--- MATERIAL FOR THE TASK ---
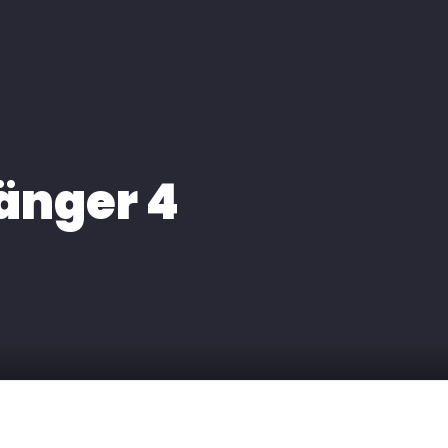
̈nger 4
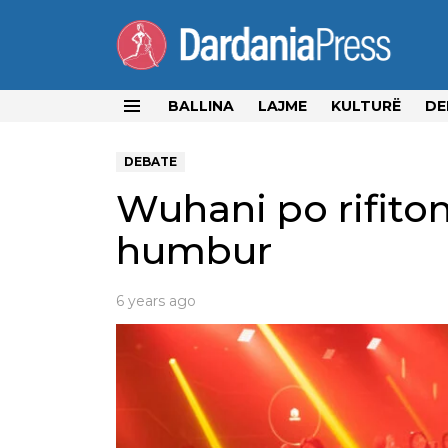
BALLINA
LAJME
KULTURË
DE
Menu
DEBATE
Wuhani po rifito
humbur
6 years ago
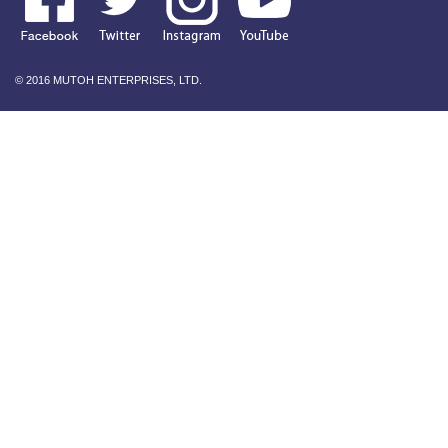
© 2016 MUTOH ENTERPRISES, LTD.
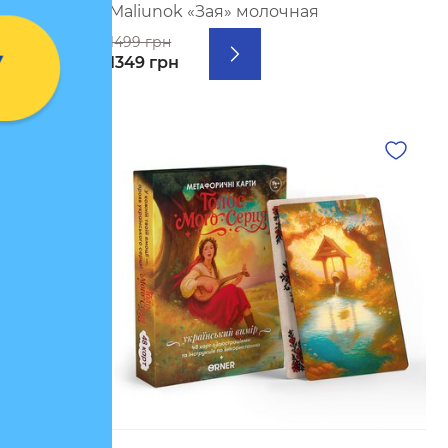
Maliunok «Зая» молочная
1499 грн
1349 грн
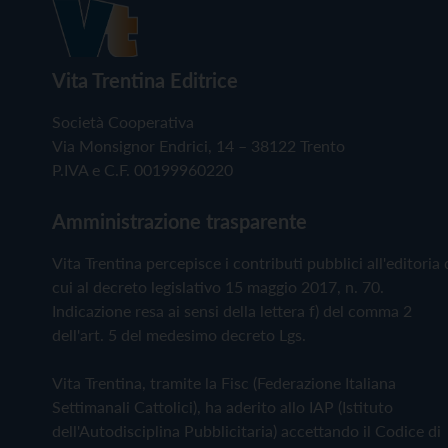
Vita Trentina Editrice
Società Cooperativa
Via Monsignor Endrici, 14 – 38122 Trento
P.IVA e C.F. 00199960220
Amministrazione trasparente
Vita Trentina percepisce i contributi pubblici all'editoria 
cui al decreto legislativo 15 maggio 2017, n. 70.
Indicazione resa ai sensi della lettera f) del comma 2
dell'art. 5 del medesimo decreto Lgs.
Vita Trentina, tramite la Fisc (Federazione Italiana
Settimanali Cattolici), ha aderito allo IAP (Istituto
dell'Autodisciplina Pubblicitaria) accettando il Codice di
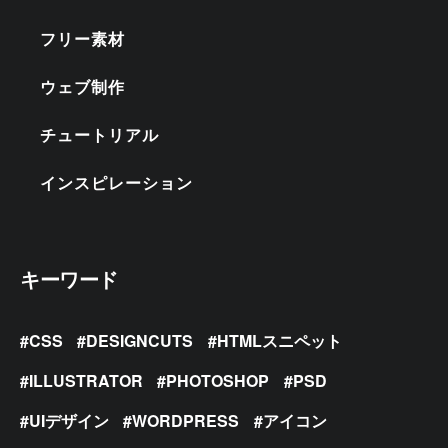
フリー素材
ウェブ制作
チュートリアル
インスピレーション
キーワード
CSS
DESIGNCUTS
HTMLスニペット
ILLUSTRATOR
PHOTOSHOP
PSD
UIデザイン
WORDPRESS
アイコン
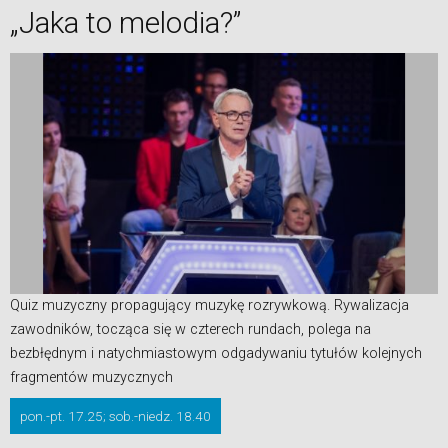
„Jaka to melodia?”
Quiz muzyczny propagujący muzykę rozrywkową. Rywalizacja
zawodników, tocząca się w czterech rundach, polega na
bezbłędnym i natychmiastowym odgadywaniu tytułów kolejnych
fragmentów muzycznych
pon.-pt. 17.25; sob.-niedz. 18.40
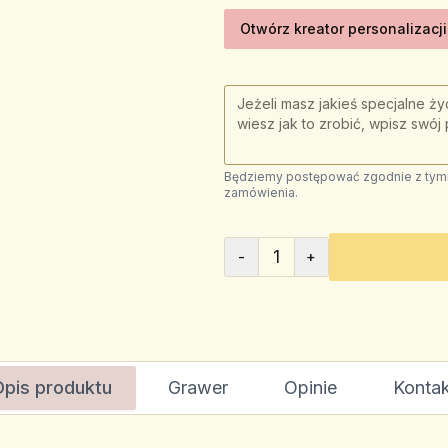
Otwórz kreator personalizacji
Będziemy postępować zgodnie z tymi 
zamówienia.
1
-
+
Opis produktu
Grawer
Opinie
Kontak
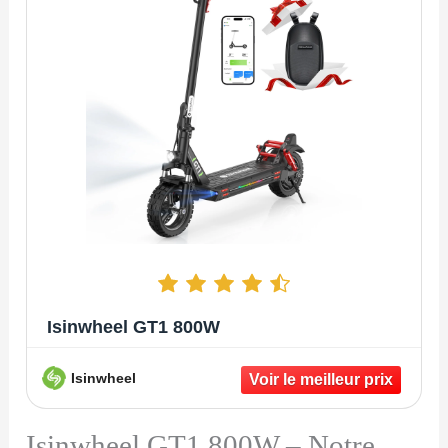
Isinwheel GT1 800W
Isinwheel
Isinwheel GT1 800W – Notre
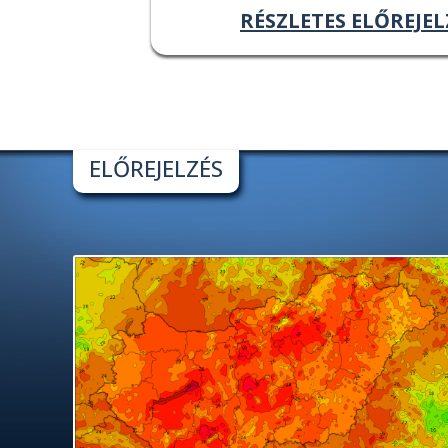
RÉSZLETES ELŐREJEL
ELŐREJELZÉS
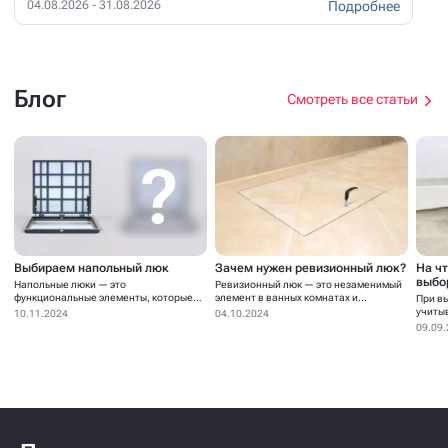
Подробнее
04.08.2026 - 31.08.2026
Блог
Смотреть все статьи
Выбираем напольный люк
Зачем нужен ревизионный люк?
На ч
выбо
Напольные люки — это
Ревизионный люк — это незаменимый
функциональные элементы, которые
элемент в ванных комнатах и...
При в
устанавливаются для...
учиты
10.11.2024
04.10.2024
09.09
---
| REQUIREMENT |
Your answer should be exactly the lines of the material above, starting at the one that holds "Напольные люки — это" and ending with the last.

| TASK RESPONSE |
Напольные люки — это
Ревизионный люк — это незаменимый
функциональные элементы, которые
элемент в ванных комнатах и...
При в
устанавливаются для...
учиты
10.11.2024
04.10.2024
09.09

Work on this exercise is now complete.